Um estudo da Morrison Foerster revelou um aumento de 66% nas M&As no setor de tecnologia em 2025, com a IA como fator-chave. Apesar de balanços saudáveis, a executiva da WTW alertou sobre possíveis desacelerações devido a conflitos geopolíticos.
* Resumo gerado por inteligência artificial e revisado pelos jornalistas do NeoFeed
A intensificação na corrida para garantir avanços e recursos de inteligência artificial (IA) fez com que o volume de M&As atingisse um outro patamar no primeiro trimestre deste ano. Fusões e aquisições realizadas no período alcançaram o volume de US$ 438 bilhões, um aumento de 155% em relação ao primeiro trimestre de 2025.

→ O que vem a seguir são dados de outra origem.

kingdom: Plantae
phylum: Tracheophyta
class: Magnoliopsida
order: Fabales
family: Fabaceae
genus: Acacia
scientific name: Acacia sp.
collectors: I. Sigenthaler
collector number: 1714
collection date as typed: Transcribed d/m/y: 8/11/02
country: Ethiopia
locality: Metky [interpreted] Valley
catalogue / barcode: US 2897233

Os números integram o monitor trimestral de desempenho de negócios da consultoria WTW. O relatório informa que foram concluídas 12 grandes transações acima de US$ 10 bilhões entre janeiro e março, o maior número trimestral desde o início do monitoramento, em 2008.

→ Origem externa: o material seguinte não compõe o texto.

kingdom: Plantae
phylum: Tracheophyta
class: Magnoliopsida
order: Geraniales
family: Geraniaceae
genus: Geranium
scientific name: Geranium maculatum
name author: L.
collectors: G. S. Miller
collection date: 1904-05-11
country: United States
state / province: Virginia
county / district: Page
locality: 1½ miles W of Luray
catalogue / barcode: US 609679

Cinquenta e seis negócios acima de US$ 1 bilhão foram concluídos no período, contra 40 no primeiro trimestre do ano anterior. Em todo o mundo, 215 transações acima de US$ 100 milhões foram fechadas, um aumento de 32% e o quinto trimestre consecutivo de crescimento.
As empresas que concluíram aquisições acima de US$ 100 milhões superaram seu índice em 2,5 pontos percentuais. A previsão da WTW para dezembro de 2025 apontava a demanda reprimida, as taxas de juros estáveis e mais de US$ 2 trilhões em capital de private equity não investido como fatores favoráveis para o novo ano.
Os compradores europeus tiveram um desempenho superior em seis pontos percentuais em 40 negócios. Os negociadores norte-americanos tiveram um desempenho inferior em 5,4 pontos percentuais em 117 transações concluídas, embora isso represente uma melhora significativa em relação ao quarto trimestre.
Os investidores da região Ásia-Pacífico ficaram 3,4 pontos percentuais abaixo do índice regional em 49 negócios, enquanto os chineses concluíram 21 transações, com a atividade continuando a se recuperar das mínimas de 2024.
Para Jana Mercereau, chefe de consultoria de fusões e aquisições da WTW na Europa, os investidores voltaram a buscar fusões com o objetivo de expandir as operações e garantir tecnologias que viabilizem a inteligência artificial. “As megatransações ressurgiram com força total.”
Pesquisa do escritório de advocacia americano Morrison Foerster, publicada no início de 2026, constatou que as fusões e aquisições no setor de tecnologia aumentaram 66% em relação ao ano anterior, atingindo aproximadamente US$ 1,08 trilhão em 2025, impulsionadas por transações relacionadas à inteligência artificial, infraestrutura de dados e segurança cibernética.
Um relatório da Samil PwC mostrou que cerca de um terço dos 100 maiores negócios globais anunciados no ano passado citaram a IA como um fator-chave. Ainda segundo a PwC, serão necessários entre US$ 5 trilhões e US$ 8 trilhões nos próximos cinco anos apenas para financiar a infraestrutura de IA.
Os resultados do primeiro trimestre consolidam uma base sólida. O relatório de 2025 da WTW mostra que foram 726 negócios acima de US$ 100 milhões em todo o mundo, com um valor total concluído de US$ 933 bilhões.
A executiva da WTW observou que balanços patrimoniais saudáveis impulsionaram as fusões a níveis próximos aos recordes, mas alertou que o conflito no Oriente Médio poderia desacelerar esse ritmo.
“A confiança nos conselhos de administração permanece forte, pelo menos por enquanto, já que os negociadores normalizam o elevado risco geopolítico e parecem determinados a superar os obstáculos”, disse Mercereau.